Warning: This post contains mentions of violence and sexual abuse and may be triggering for some readers.
Dr William Petit was barely recognisable – barely alive – when he arrived at his neighbour’s house on the morning of July 23, 2007.
The only thing he was thinking about were his wife and two daughters, who he believed he could save from a brutal home invasion they had all endured for hours – if he could just get help.
Help would arrive in a matter of minutes too late; and Dr Petit would never forgive himself.
Jennifer and Michaela’s trip to the store the previous day was not a regular grocery run; the mother and daughter were shopping for the 11-year-old’s pre-birthday dinner.
Excited about the evening ahead, they did not notice Joshua Komisarjevsky following them home in his car. Being a happy family, living a comfortable life in Cheshire, Connecticut, there was no reason for them to feel unsafe.
Jennifer Hawke-Petit, 48, was a nurse and co-director of the health centre at Cheshire Academy, a private boarding school.

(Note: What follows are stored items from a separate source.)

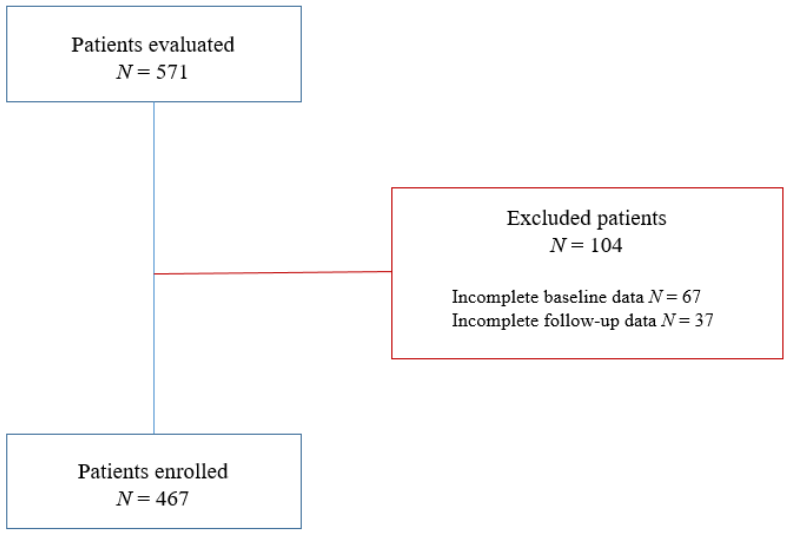
Figure 1. Inclusion graph of the study population.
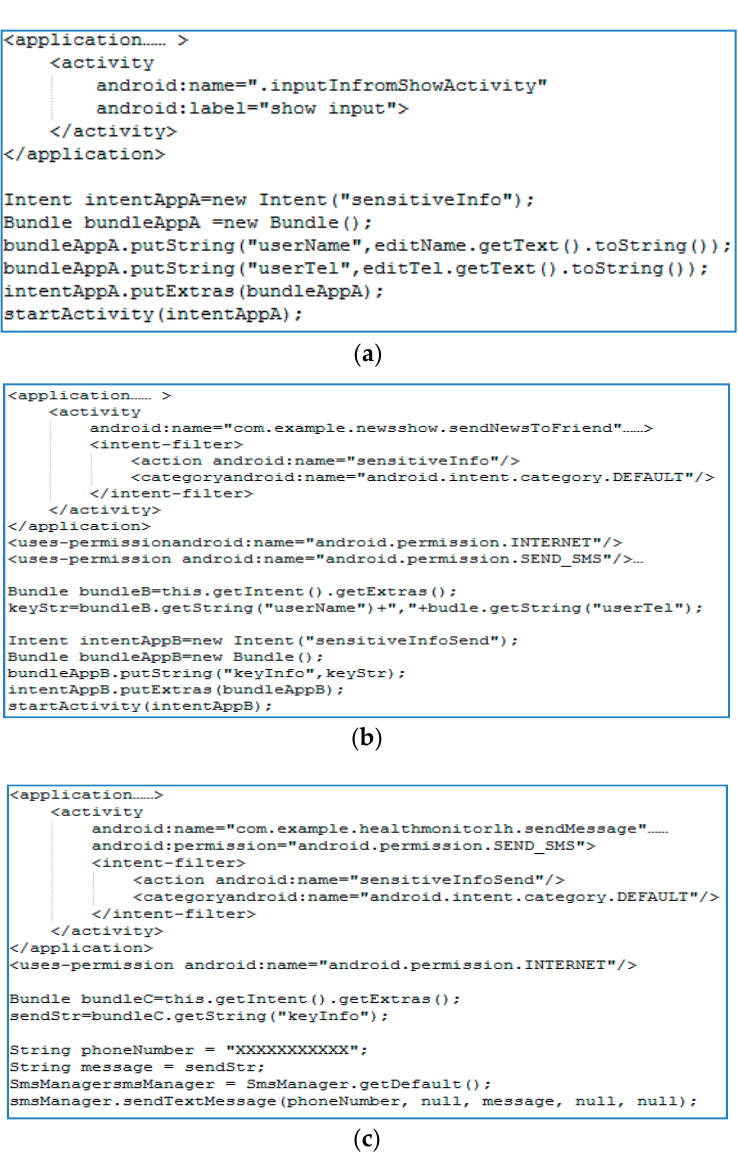
Figure 2. ( a ) comAppA key code; ( b ) comAppB key code; ( c ) comAppC key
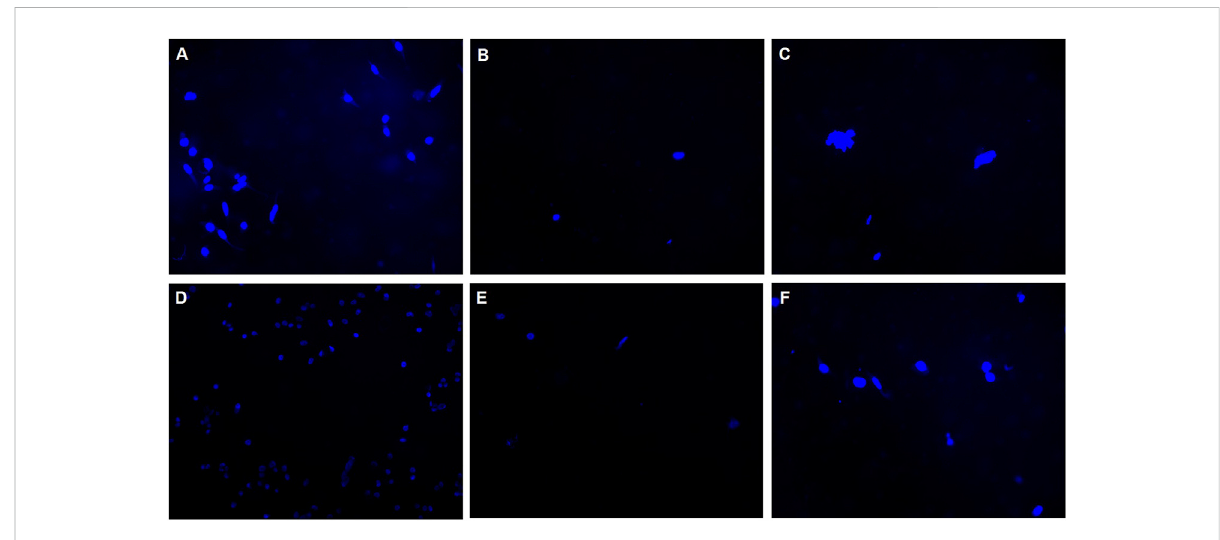
Silicone membranes cultured with CHO-K1 cells and stained with DAPI to investigate the cell attachment on the membrane. Images represent the distribution of cells attached on silicone membranes in (A) Day 1, (B) Day 2, (C) Day 3, (D) Day 4, (E) Day 7, and (F) Day 8.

She met her husband, William Petit, in 1985 when he was studying to become an endocrinologist at the University of Pittsburgh. They had been married for 22 years.
Their eldest daughter, Hayley, 17, had just graduated from Miss Porter’s School, and was planning to attend Dartmouth College. Michaela, 11, in junior high school, was looking forward to her 12th birthday that week.
Jennifer had been diagnosed with multiple sclerosis and the family, especially Hayley, had been actively fundraising for the disease.